Required action: From the entries below, copy every line that has the word "bowl".
START Task material
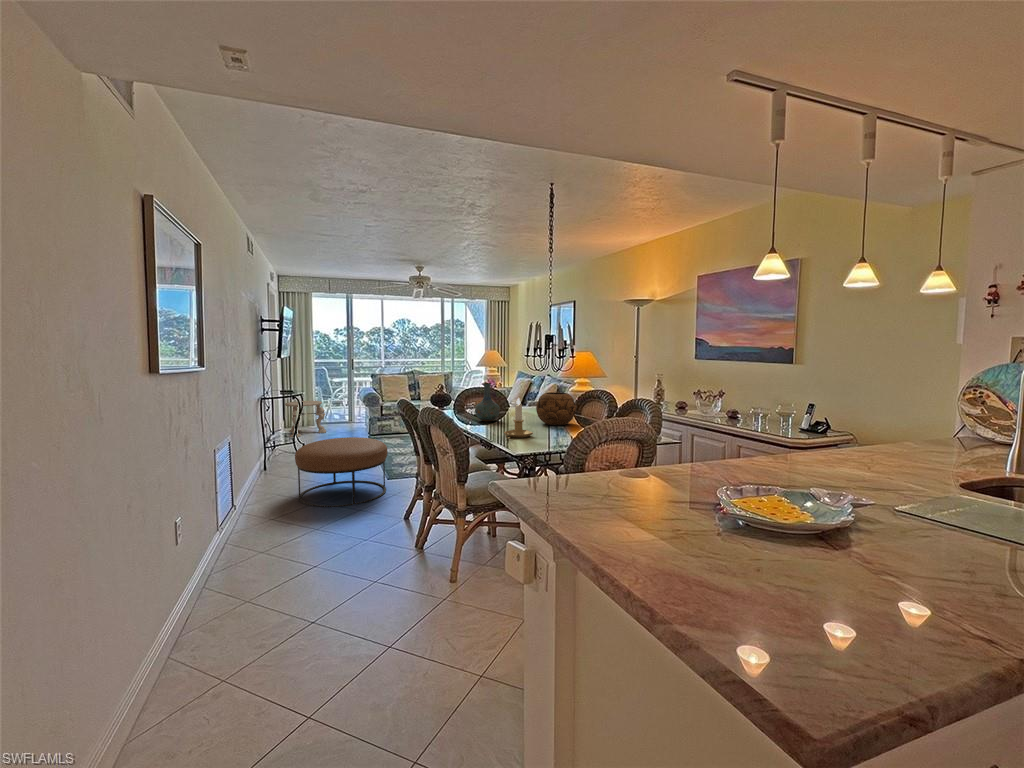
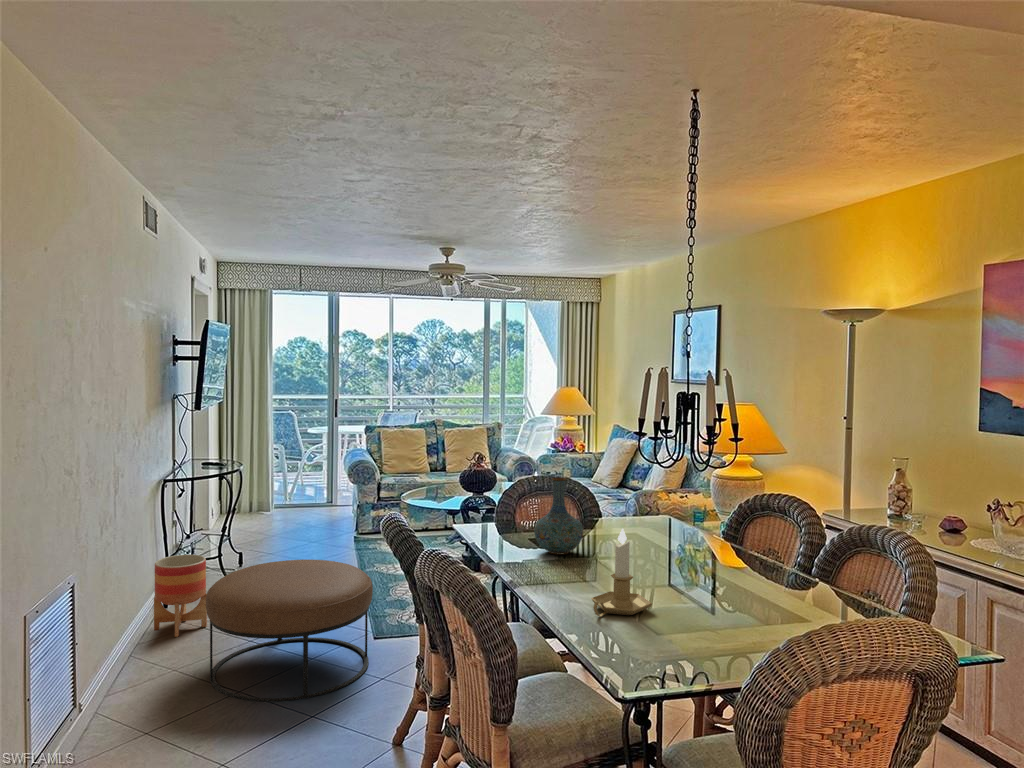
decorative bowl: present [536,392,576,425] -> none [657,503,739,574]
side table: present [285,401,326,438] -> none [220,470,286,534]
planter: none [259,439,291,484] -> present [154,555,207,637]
END Task material
START Task material
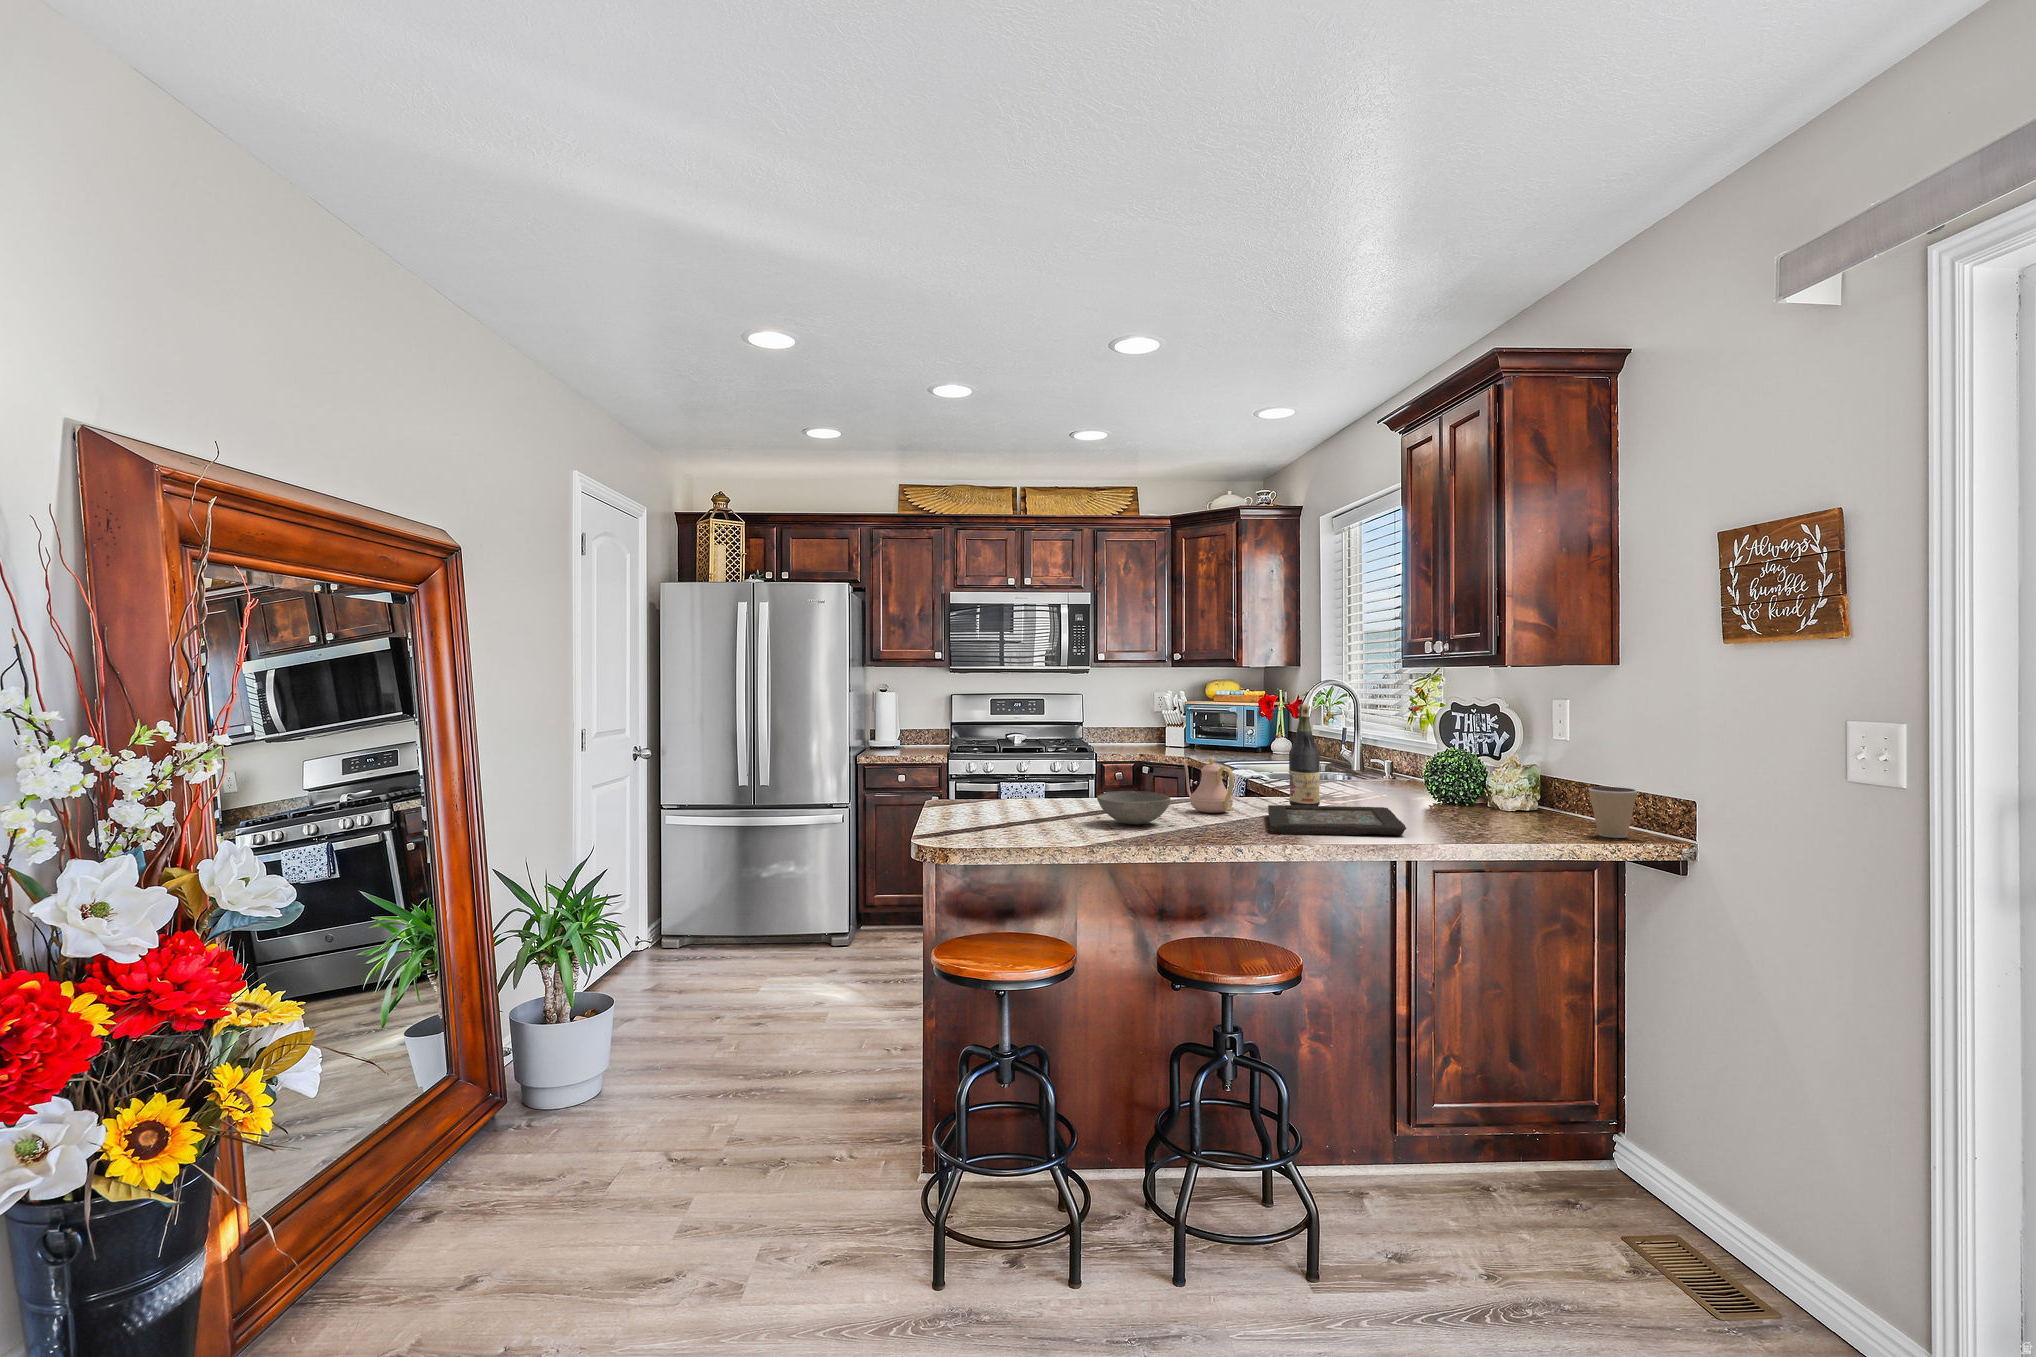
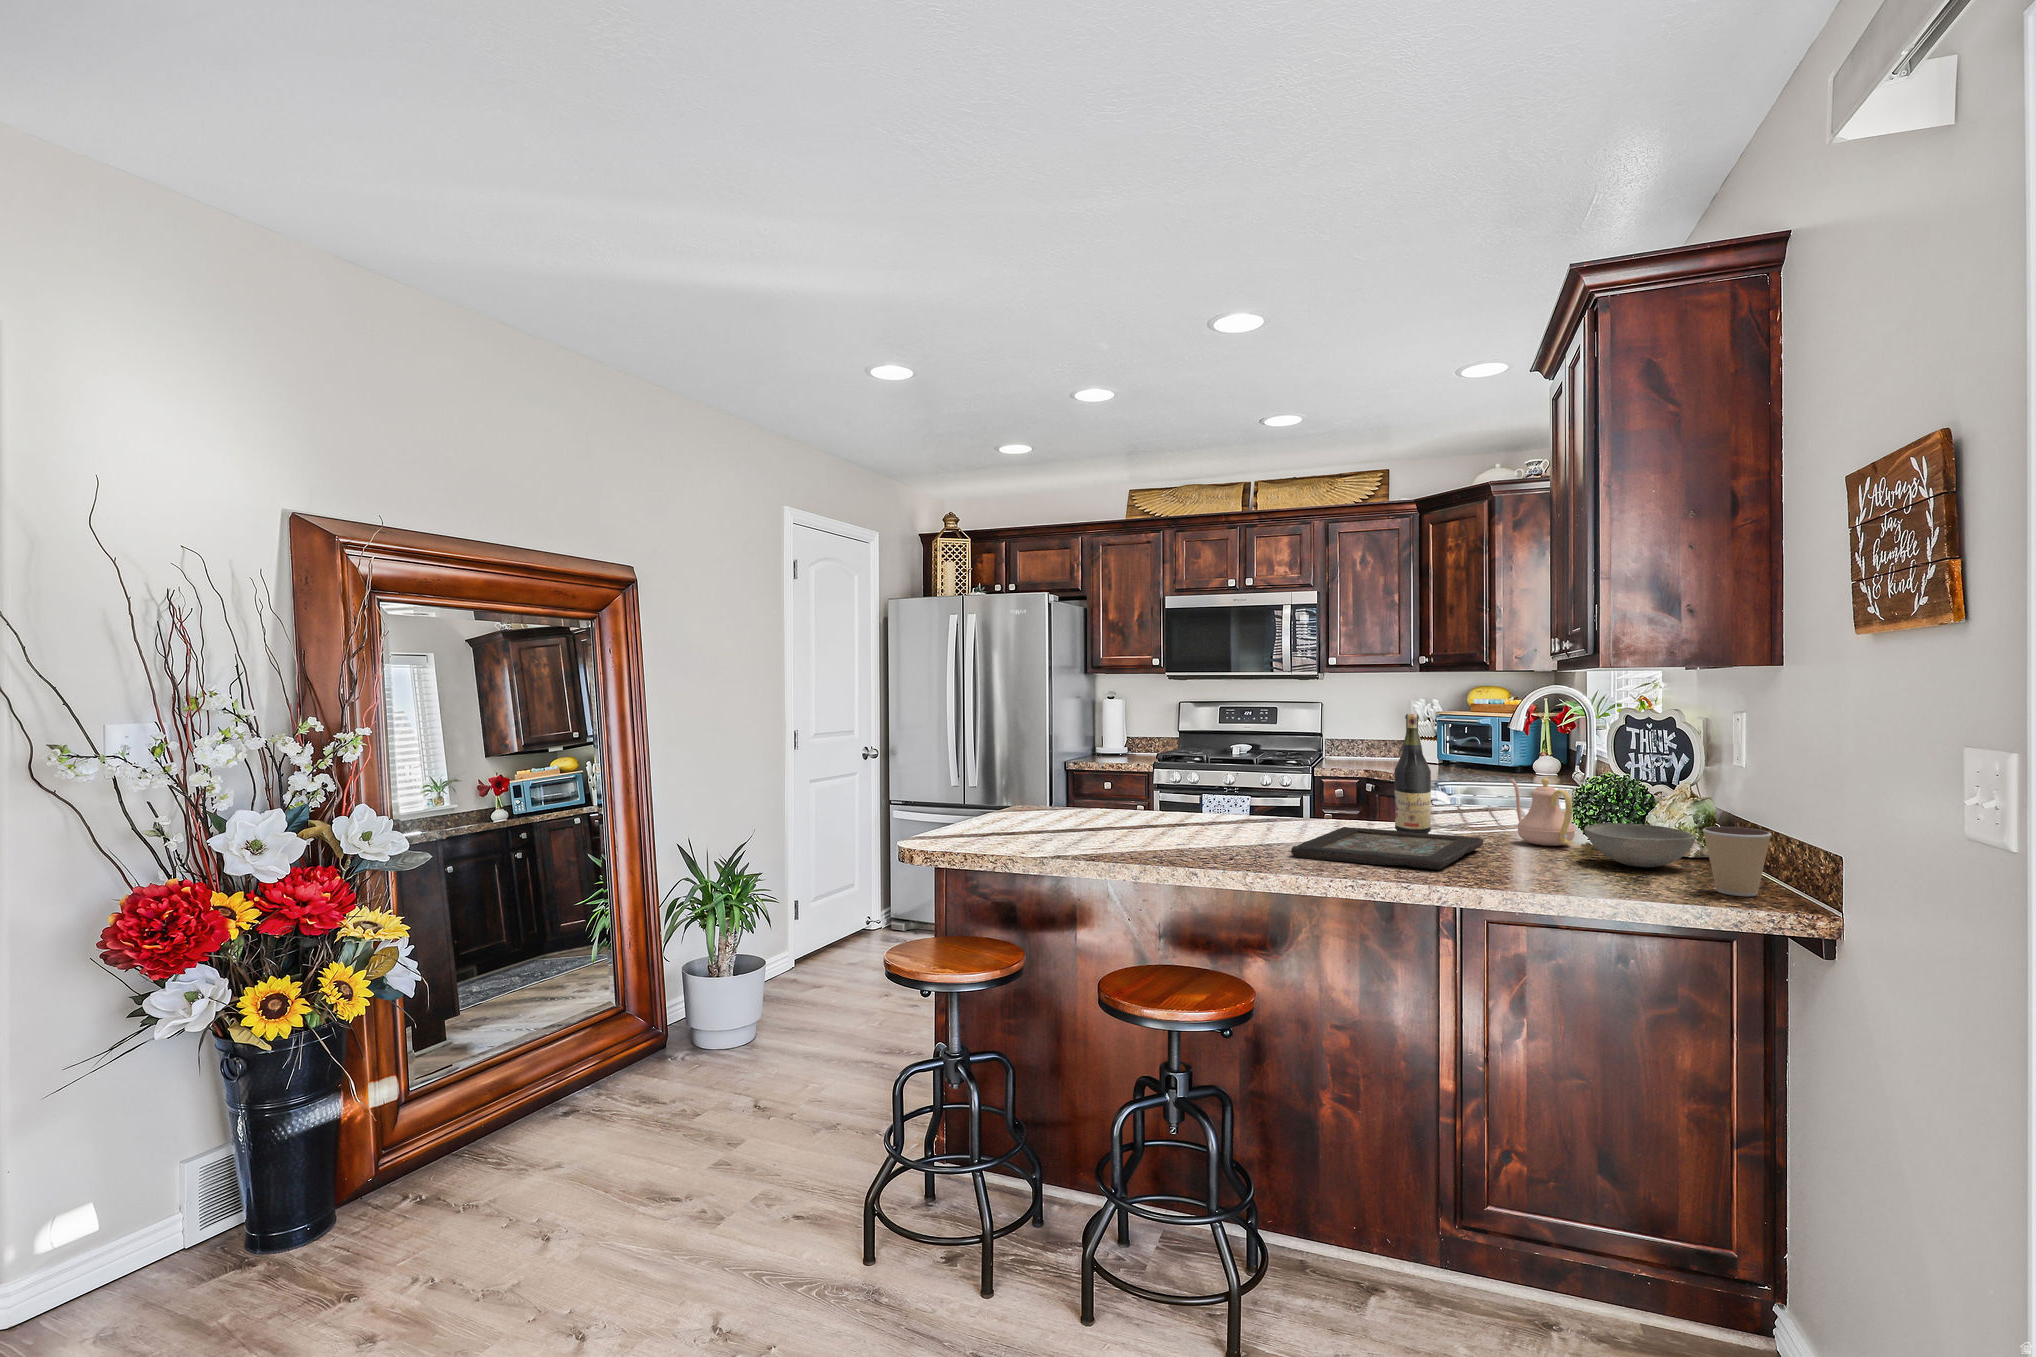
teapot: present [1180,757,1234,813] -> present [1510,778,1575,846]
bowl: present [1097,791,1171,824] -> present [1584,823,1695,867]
END Task material
Solution to this exercise:
decorative bowl: present [536,392,576,425] -> none [657,503,739,574]
bowl: present [1097,791,1171,824] -> present [1584,823,1695,867]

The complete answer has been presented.